51 000 doses du vaccin Moderna livrées en France !

Les premières doses du vaccin Moderna ont commencé à être livrées ce lundi 11 janvier. Elles serviront en priorité à renforcer la capacité vaccinale dans les zones les plus touchées par l’épidémie. D’ici à fin juin, ce sont près de 8 millions de doses qui sont attendues.

Les premières doses du vaccin Moderna ont commencé à être livrées ce lundi 11 janvier. Elles serviront en priorité à renforcer la capacité vaccinale dans les zones les plus touchées par l’épidémie. D’ici à fin juin, ce sont près de 8 millions de doses qui sont attendues.
« L’autorisation du vaccin Moderna par l’Agence européenne du médicament et la Haute autorité de Santé, nous permet de disposer dès cette semaine de plus 50 000 doses de vaccin supplémentaires, s’est félicité Olivier Véran, ministre des Solidarités et de la Santé. J’ai souhaité que ces doses soient allouées aux régions les plus touchées par la pandémie. Ces doses pourront être administrées dès la semaine prochaine lorsqu’elles seront arrivées sur les lieux de vaccination».

Des contraintes de conservation allégées

Cette première livraison de Moderna d’un volume de 5160 flacons contenant chacun 10 doses de vaccin, s’ajoute à celles hebdomadaires du vaccin Pfizer. Au plan logistique, le vaccin Moderna présente des contraintes moins lourdes, notamment en termes de température de stockage (-20° C) et de durée de conservation décongelé (30 jours), même si celles-ce demeurent fortes.

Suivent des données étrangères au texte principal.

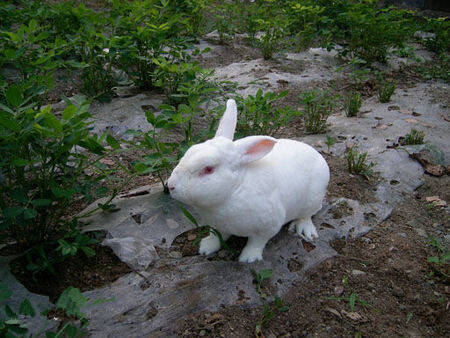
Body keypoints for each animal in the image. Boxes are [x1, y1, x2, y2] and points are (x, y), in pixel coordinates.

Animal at [167, 99, 328, 262]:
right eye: (188, 152)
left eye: (208, 169)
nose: (170, 185)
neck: (233, 190)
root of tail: (317, 155)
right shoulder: (217, 226)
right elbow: (216, 236)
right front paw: (206, 248)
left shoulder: (268, 227)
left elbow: (257, 242)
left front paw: (248, 258)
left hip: (312, 198)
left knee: (307, 215)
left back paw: (305, 230)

Priorité aux régions les plus touchées

Le ministre de la santé a souhaité, une fois la livraison vérifiée par les pharmaciens partenaires de Santé publique France, que ces doses supplémentaires puissent bénéficier en priorité aux régions dans lesquelles l’épidémie est la plus active: Grand Est, Bourgogne-Franche-Comté, Auvergne-Rhône-Alpes, et Provence-Alpes-Côte d’Azur. Les hôpitaux de Mulhouse, Colmar, Strasbourg, Reims, Nancy, Metz, Lons-le-Saunier, Besançon, Dijon, Moulins, Nice, Toulon seront donc approvisionnés dans la semaine, et à travers eux les centres de vaccination désormais ouverts dans leur département etou région.

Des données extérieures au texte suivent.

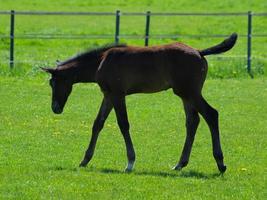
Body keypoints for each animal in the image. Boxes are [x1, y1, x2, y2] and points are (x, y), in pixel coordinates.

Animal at [43, 33, 239, 173]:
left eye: (53, 82)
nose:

Un circuit de distribution via les pharmacies de ville

Le circuit de distribution du vaccin Moderna dont les livraisons se poursuivront sous quinzaine et monteront en charge dans le courant du premier trimestre, aura vocation dans les prochaines semaines à basculer vers le circuit officinal qui maille la France de manière extrêmement fine, afin, d’une part, de ne pas massivement surcharger la gestion des pharmacies hospitalières des établissements pivots, et, d’autre part, de préparer l’arrivée sur l’ensemble du territoire des autres candidats vaccins qui seront intégrés à ce même circuit. Les travaux avec les professionnels de santé, et notamment les médecins, les pharmaciens, et les grossistes-répartiteurs, se poursuivent dans le cadre de concertations étroites et d’échanges directs toutes les semaines, afin d’anticiper au mieux.

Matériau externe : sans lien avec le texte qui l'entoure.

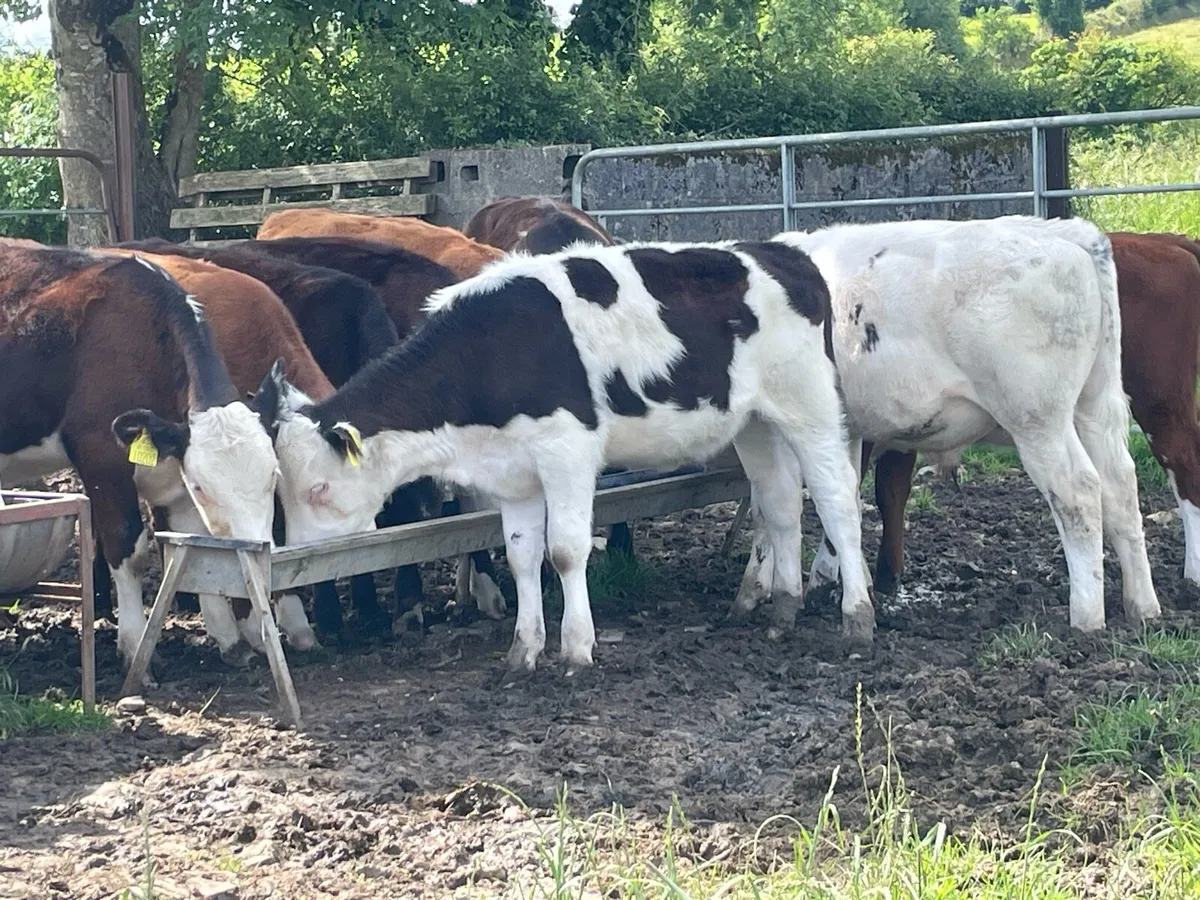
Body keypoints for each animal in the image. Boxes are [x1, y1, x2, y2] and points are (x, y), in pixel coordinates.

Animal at [0, 241, 282, 671]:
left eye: (273, 477)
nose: (259, 560)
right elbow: (127, 550)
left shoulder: (174, 473)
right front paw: (135, 649)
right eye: (204, 488)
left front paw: (230, 640)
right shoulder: (102, 458)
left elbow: (195, 550)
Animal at [250, 240, 874, 672]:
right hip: (757, 424)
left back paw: (857, 618)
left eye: (318, 490)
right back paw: (781, 610)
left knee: (837, 501)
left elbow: (568, 552)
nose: (290, 569)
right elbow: (522, 558)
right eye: (280, 491)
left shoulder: (567, 451)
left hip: (811, 407)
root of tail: (784, 253)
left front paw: (576, 649)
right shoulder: (513, 472)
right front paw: (524, 651)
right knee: (780, 505)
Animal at [732, 216, 1161, 637]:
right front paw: (831, 581)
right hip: (1093, 406)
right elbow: (842, 499)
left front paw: (755, 588)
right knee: (1121, 488)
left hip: (1038, 419)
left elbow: (768, 506)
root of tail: (1065, 232)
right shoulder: (845, 430)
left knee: (1079, 493)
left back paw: (1086, 618)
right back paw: (1142, 607)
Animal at [852, 230, 1200, 598]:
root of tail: (1164, 241)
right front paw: (883, 575)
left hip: (1159, 403)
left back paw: (1192, 574)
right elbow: (889, 492)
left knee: (1183, 465)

Un vaccin à ARN Messager comme celui de Pfizer-BioNTech

Après avoir reçu une autorisation de mise sur le marché européenne le 6 janvier, le vaccin développé par la société américaine Moderna a fait l’objet d’une recommandation de la Haute autorité de santé (HAS), à l’instar du vaccin développé par les société Pfizer et BioNTech. Le vaccin de la société Moderna utilise la même technologie dite «à ARN messager» que le vaccin Pfizer-BioNTech, les deux vaccins peuvent donc, en application de la recommandation de la HAS, être utilisés indifféremment dans le cadre de la stratégie vaccinale.